The opening of the border with Turkey will not impede the Karabakh settlement, but on ten contrary will facilitate it, he added.

“We may have made a mistake in our relations with Turkey”, and they will take a totally different turn, Sargsayan said. But “even if it is a failure”, Armenia will “come out of this process stronger because the international community will see” that Yerevan “is ready to establish relations with Turkey without preconditions”.

The Nagorno-Karabakh conflict began on February 22, 1988, when the first direct confrontation occurred in the enclave after a big group of Azeris had marched towards the Armenian-populated town of Askeran, “wreaking destruction en route.” A large number of refugees fled Armenia and Azerbaijan as violence erupted against the minority populations in the two countries. In the autumn of 1989, intensified inter-ethnic conflict in and around Nagorno-Karabakh prodded the Soviet government into granting Azerbaijani authorities greater leeway in controlling the region. On November 29, 1989 direct rule in Nagorno-Karabakh was ended and Azerbaijan regained control of the region. However later a joint session of the Armenian parliament and the top legislative body of Nagorno-Karabakh proclaimed the unification of Nagorno-Karabakh with Armenia.

On December 10, 1991, Armenians in Nagorno-Karabakh held a referendum, boycotted by local Azeris, that approved the creation of an independent state. A Soviet proposal for enhanced autonomy for Nagorno-Karabakh within Azerbaijan satisfied neither side, and a full-scale war subsequently started | between Azerbaijan and Nagorno-Karabakh, the latter receiving support from Armenia.

The struggle over Nagorno-Karabakh escalated after both Armenia and Azerbaijan obtained independence from the Soviet Union in 1991. In the post-Soviet power vacuum, hostilities between Azerbaijan and Armenia were heavily influenced by the Russian military, and both the Armenian and Azerbajani military used a large number of mercenaries from Ukraine and Russia.

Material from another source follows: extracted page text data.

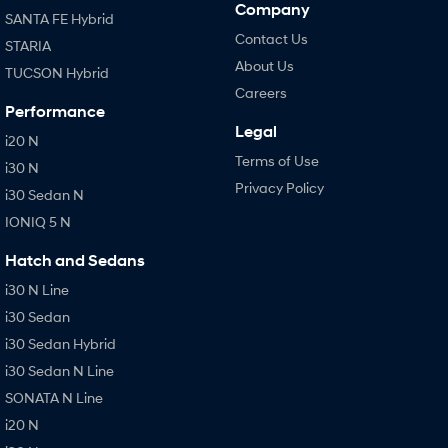
Company
SANTA FE Hybrid
Contact Us
STARIA
About Us
TUCSON Hybrid
Careers
Performance
Legal
i20 N
Terms of Use
i30 N
Privacy Policy
i30 Sedan N
IONIQ 5 N
Hatch and Sedans
i30 N Line
i30 Sedan
i30 Sedan Hybrid
i30 Sedan N Line
SONATA N Line
i20 N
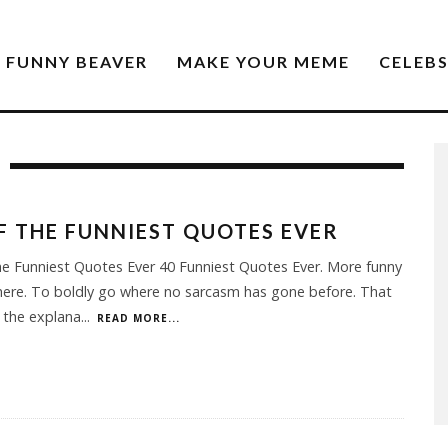
FUNNY BEAVER
MAKE YOUR MEME
CELEB
F THE FUNNIEST QUOTES EVER
e Funniest Quotes Ever 40 Funniest Quotes Ever. More funny
ere. To boldly go where no sarcasm has gone before. That
 the explana
...
READ MORE...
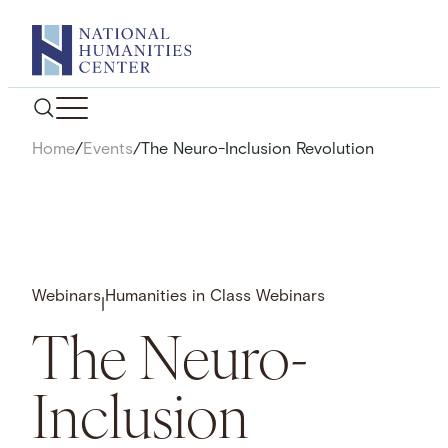
Skip
to
content
Home
/
Events
/
The Neuro-Inclusion Revolution
Webinars
Humanities in Class Webinars
|
The Neuro-
Inclusion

By the end of 1993, the conflict had caused thousands of casualties and created hundreds of thousands of refugees on both sides. By May 1994, the Armenians controlled 14 percent of the territory of Azerbaijan. At that point, the Azerbaijani government for the first time during the conflict recognised Nagorno-Karabakh as a third party in the war and began direct negotiations with the Karabakh authorities. As a result, an unofficial ceasefire was reached on May 12, 1994.

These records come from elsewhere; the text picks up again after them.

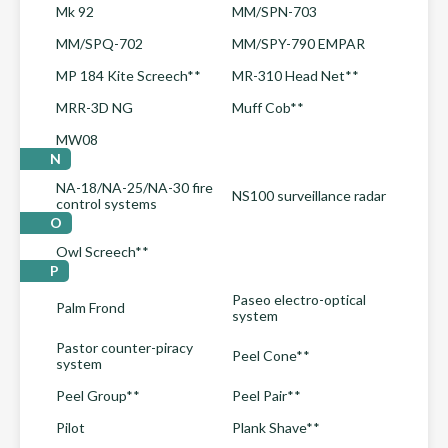
Mk 92
MM/SPN-703
MM/SPQ-702
MM/SPY-790 EMPAR
MP 184 Kite Screech**
MR-310 Head Net**
MRR-3D NG
Muff Cob**
MW08
N
NA-18/NA-25/NA-30 fire
NS100 surveillance radar
control systems
O
Owl Screech**
P
Paseo electro-optical
Palm Frond
system
Pastor counter-piracy
Peel Cone**
system
Peel Group**
Peel Pair**
Pilot
Plank Shave**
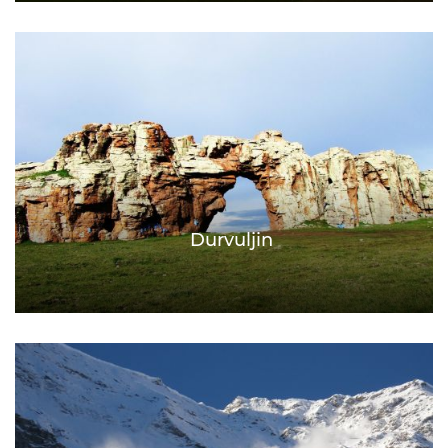
Durvuljin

Despite the ceasefire, fatalities due to armed conflicts between Armenian and Azerbaijani soldiers continued. As of August, 2008, the United States, France, and Russia (the co-chairmen of the OSCE Minsk Group) were attempting to negotiate a full settlement of the conflict, proposing a referendum on the status of the area, which culminated in Azerbaijani President Ilkham Aliyev and Armenian President Serzh Sargsyan travelling to Moscow for talks with Russian President Dmitry Medvedev on 2 November 2008. As a result, the three presidents signed an agreement that calls for talks on a political settlement of the Nagorno-Karabakh conflict.